§ AVAILABLE RECORDS

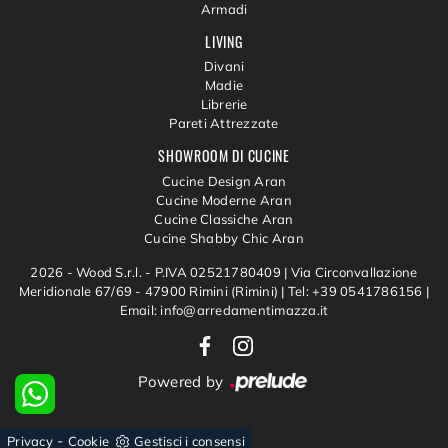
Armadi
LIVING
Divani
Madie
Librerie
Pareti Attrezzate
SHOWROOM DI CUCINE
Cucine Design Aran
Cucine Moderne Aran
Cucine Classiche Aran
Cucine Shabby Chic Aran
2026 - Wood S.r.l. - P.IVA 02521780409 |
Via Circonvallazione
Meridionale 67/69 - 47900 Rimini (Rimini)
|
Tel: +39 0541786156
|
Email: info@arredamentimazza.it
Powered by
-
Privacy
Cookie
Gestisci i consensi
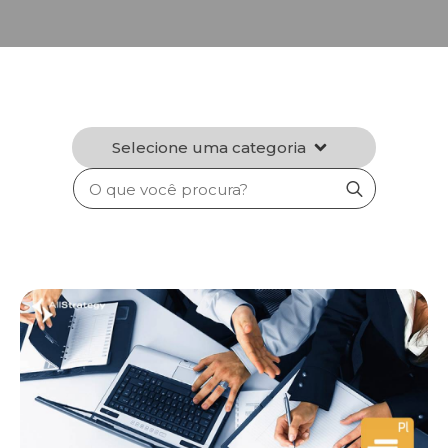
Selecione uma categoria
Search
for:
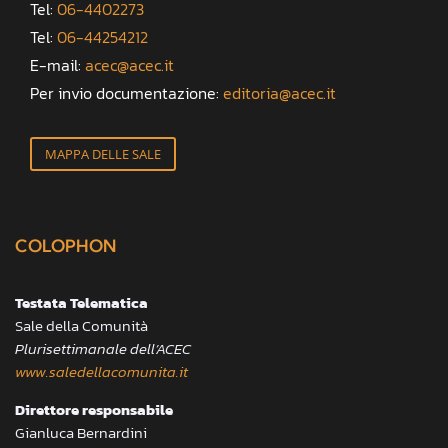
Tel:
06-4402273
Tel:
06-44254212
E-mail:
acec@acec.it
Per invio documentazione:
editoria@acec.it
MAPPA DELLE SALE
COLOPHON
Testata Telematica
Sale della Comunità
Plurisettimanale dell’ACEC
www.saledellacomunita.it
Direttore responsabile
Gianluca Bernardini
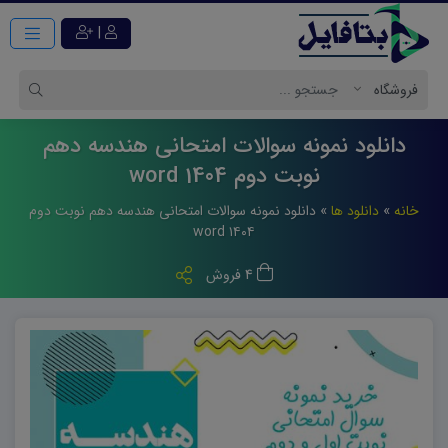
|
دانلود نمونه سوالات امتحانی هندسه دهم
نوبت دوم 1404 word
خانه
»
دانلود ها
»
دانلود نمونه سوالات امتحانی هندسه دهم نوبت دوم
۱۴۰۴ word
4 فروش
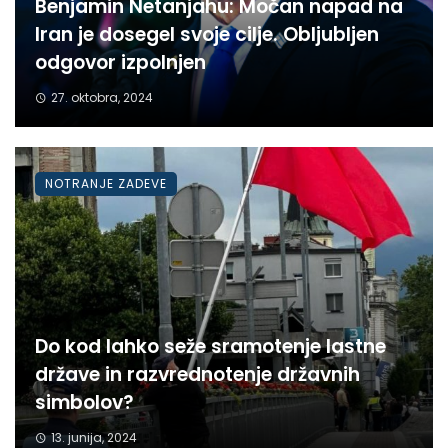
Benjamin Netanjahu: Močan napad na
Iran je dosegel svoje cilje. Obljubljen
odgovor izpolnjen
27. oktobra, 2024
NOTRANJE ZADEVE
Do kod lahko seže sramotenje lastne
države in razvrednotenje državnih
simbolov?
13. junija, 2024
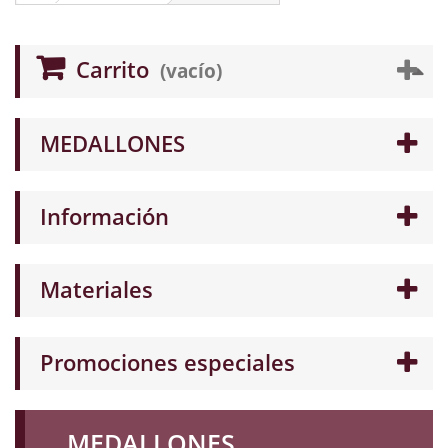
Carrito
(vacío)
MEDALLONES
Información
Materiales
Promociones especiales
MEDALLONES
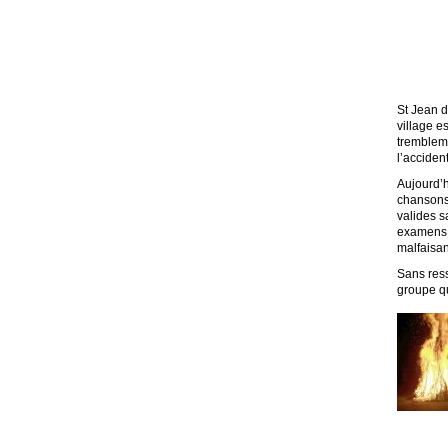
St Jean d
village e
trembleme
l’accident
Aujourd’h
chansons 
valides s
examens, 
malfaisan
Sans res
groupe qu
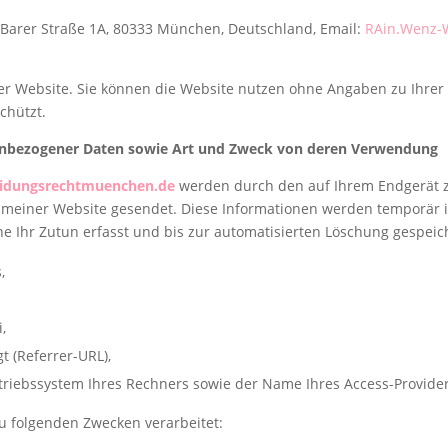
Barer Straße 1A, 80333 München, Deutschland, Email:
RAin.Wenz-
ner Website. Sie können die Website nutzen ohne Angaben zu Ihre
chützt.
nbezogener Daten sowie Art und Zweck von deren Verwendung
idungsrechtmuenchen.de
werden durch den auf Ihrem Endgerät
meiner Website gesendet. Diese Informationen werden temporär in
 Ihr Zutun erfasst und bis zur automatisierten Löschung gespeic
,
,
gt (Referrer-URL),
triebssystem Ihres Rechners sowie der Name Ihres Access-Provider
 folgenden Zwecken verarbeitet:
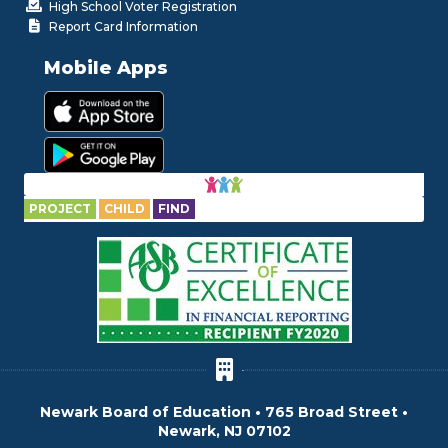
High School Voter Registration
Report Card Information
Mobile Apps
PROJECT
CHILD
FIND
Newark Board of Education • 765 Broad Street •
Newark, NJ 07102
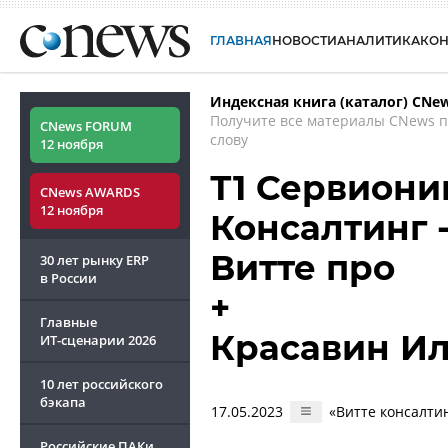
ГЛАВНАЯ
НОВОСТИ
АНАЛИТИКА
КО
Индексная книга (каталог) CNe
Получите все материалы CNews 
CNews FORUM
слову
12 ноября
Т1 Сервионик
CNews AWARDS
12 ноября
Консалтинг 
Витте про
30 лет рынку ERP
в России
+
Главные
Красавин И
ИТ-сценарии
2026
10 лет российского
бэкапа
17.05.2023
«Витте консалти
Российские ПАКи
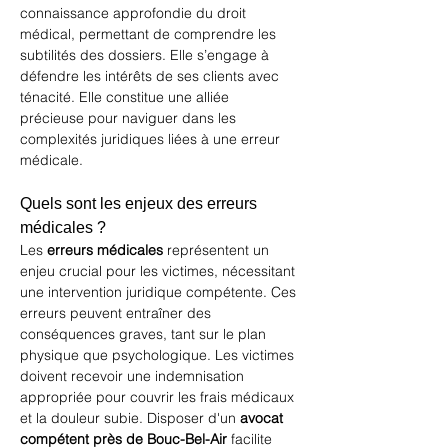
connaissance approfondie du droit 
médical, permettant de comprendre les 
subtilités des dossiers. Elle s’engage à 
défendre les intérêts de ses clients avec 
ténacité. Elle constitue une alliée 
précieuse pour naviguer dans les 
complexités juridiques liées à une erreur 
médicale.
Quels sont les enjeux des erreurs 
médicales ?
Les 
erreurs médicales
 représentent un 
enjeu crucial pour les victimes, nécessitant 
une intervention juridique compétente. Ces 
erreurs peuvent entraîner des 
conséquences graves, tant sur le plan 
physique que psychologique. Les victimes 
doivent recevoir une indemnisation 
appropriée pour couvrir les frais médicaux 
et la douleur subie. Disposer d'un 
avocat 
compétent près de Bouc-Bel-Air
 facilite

§ TASK PROMPT
What do the entries above read from the line containing "27. oktobra, 2024" through the line containing "meiner Website gesendet."? Output those lines exactly, both ends included, with the pictures left out.

§ ANSWER AREA
27. oktobra, 2024
NOTRANJE ZADEVE
Do kod lahko seže sramotenje lastne
države in razvrednotenje državnih
simbolov?
13. junija, 2024
Carrito
(vacío)
MEDALLONES
Información
Materiales
Promociones especiales
MEDALLONES
St Jean d
village e
trembleme
l’accident
Aujourd’h
chansons 
valides s
examens, 
malfaisan
Sans res
groupe qu
Barer Straße 1A, 80333 München, Deutschland, Email:
RAin.Wenz-
ner Website. Sie können die Website nutzen ohne Angaben zu Ihre
chützt.
nbezogener Daten sowie Art und Zweck von deren Verwendung
idungsrechtmuenchen.de
werden durch den auf Ihrem Endgerät
meiner Website gesendet. Diese Informationen werden temporär in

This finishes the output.